The work that you are doing, creating authentically Catholic schools, without question, will significantly impact the culture in the United States in the next 50 years.”

“All missionary activity, which seeks to foster encounters with the Lord, must begin in silence, in lives of intimate prayer before the Lord. This is especially true in education, where fostering an attitude of receptivity and humility and wonder is at the heart of your mission. If we want to cultivate an authentically Catholic and liberal school, which liberates us to know the Lord, we need to cultivate a spirituality of silence, which is at the heart of discipleship, listening to the master,” he continued.

When the teacher cultivates a receptivity to silence and wonder, which is the place of deepest and most authentic learning, it makes a teacher “fit to foster authentic transformation of students,” according to Bishop Conley.

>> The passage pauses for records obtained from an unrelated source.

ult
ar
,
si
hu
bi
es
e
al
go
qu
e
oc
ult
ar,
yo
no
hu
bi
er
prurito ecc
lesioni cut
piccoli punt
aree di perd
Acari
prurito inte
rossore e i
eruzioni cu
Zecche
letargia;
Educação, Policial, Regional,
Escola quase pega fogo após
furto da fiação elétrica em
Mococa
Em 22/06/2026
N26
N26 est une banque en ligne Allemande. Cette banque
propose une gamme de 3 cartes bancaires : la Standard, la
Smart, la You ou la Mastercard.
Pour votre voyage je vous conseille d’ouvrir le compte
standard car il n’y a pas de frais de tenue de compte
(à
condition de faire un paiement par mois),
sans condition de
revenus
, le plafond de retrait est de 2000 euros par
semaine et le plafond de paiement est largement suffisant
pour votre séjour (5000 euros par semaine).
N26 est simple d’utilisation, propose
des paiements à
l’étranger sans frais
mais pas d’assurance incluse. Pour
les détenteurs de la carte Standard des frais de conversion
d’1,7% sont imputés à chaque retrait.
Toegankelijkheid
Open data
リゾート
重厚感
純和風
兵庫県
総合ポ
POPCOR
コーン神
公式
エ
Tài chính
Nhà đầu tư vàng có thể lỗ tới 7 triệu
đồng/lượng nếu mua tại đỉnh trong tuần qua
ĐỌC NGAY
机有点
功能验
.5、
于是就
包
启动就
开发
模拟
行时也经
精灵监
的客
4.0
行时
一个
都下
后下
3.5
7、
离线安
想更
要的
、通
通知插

This receptivity of silence and wonder is what allows us to really learn, to see reality as it truly is.

“True schools are communities of learners and faculties of friends, receiving and apprehending reality together. True communities of learners are humble disciples of the truth,” Bishop Conley said. “Pope St. John Paul II wrote, ‘Faced with the sacredness of life and the human person, and before the marvels of the universe, wonder is the only appropriate attitude.’”

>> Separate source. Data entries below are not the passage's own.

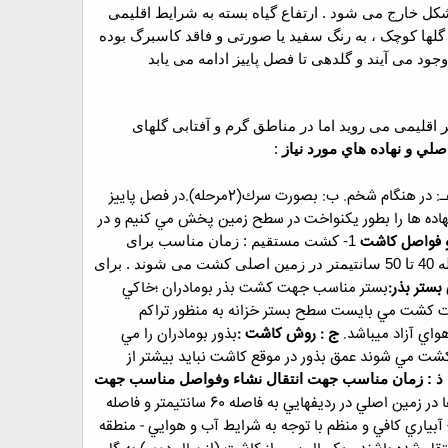
 شکل خارج می شود . ارتفاع گیاه بسته به شرایط اقلیمی
 . برگها نیزه ای شکل و کم و بیش طویل و دارای 2 تا 4 بریدگی هستند . گلها کوچک ، به رنگ سفید یا صورتی و فاقد کاسبرگ بوده
ود می آیند و گلدهی تا فصل پاییز ادامه می یابد
 اقلیمی می روید اما در مناطق گرم و آفتابی گلهای
لي و نهاده هاي مورد نياز
:
در فصل پاييز
ستاده وسپس با عمليات ديسك نهاده ها را بطور يكنواخت در سطح زمين پخش مي كنيم و در
و فواصل کاشت
1-
کشت مستقیم : زمان مناسب برای
کشت مستقیم گیاه در زمین اصلی ، اواخر تابستان – اوایل پاییز است . در این روش بذرها در ردیفهایی به فاصله 40 تا 50 سانتیمتر در زمین اصلی کشت می شوند . برای
بستر بذر:
بستر مناسب جهت كشت بذر بومادران ؛خاكي
 عمق 15سانتيمتر تهيه گردد. ضمنآقبل از عمليات كشت مي بايست سطح بستر خزانه به منظور تراكم
واي آزاد ميباشد.
ج : روش كاشت :
بذور بومادران را مي
رديفهايي به فاصله 15تا20سانتيمتر در خزانه هواي ازاد كشت مي شوند عمق بذور در موقع كاشت نبايد بيشتر از
ذ : زمان مناسب جهت انتقال نشاء وفواصل مناسب جهت
فصل پاييز زمان مناسبي جهت انتقال نشاءها به زمين اصلي مي باشد بطوريكه نشاءها در زمين اصلي در رديفهايي به فاصله 60 سانتيمتر و فاصله
 آبياري كافي و منظم با توجه به شرايط آب و هوايي
- منطقه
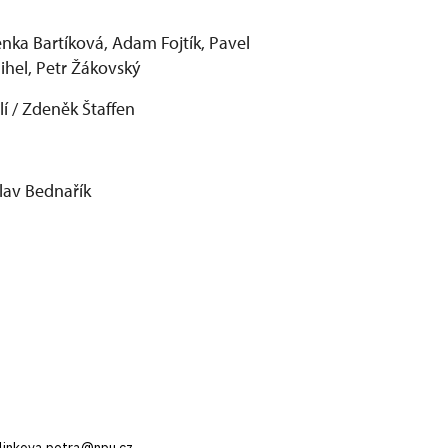
enka Bartíková, Adam Fojtík, Pavel
ihel, Petr Žákovský
lí / Zdeněk Štaffen
lav Bednařík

Rosemary Anderson, principal of Our Lady of Lourdes school, continued the discussion on the vocation of the teacher in her address.

“Teaching is a vocation, not just a career. Many modern education programs are killing the spirit of the vocation…it’s an art form, not an equation,” Anderson said. “It’s a call of the heart to help form souls. Jesus asked to be called teacher, and we model ourselves after him.”

In an interview with Denver Catholic, Anderson said that this regional conference came at the perfect time.

“It’s divine providence that we’re hosting the conference, with the opening of Frassati Catholic Academy and Bishop Machebeuf adding a classical track, so there’s a lot of growing interest, and the goal is to help teachers grow deeper in knowledge of classical education,” Anderson said. “One of the primary goals is also to foster a sense of community within these schools to help their mission.”

Several teachers from Frassati Catholic Academy attended the conference and plan to take that inspiration to the classroom.

“I am really excited to help build the classical culture, as well as learn with the staff,” said Anthony Saulino, Frassati’s athletic director and P.E. teacher. “[The conference] impacted my teaching philosophy tremendously. It made me think how I can emphasize Jesus and our faith into my classroom more.”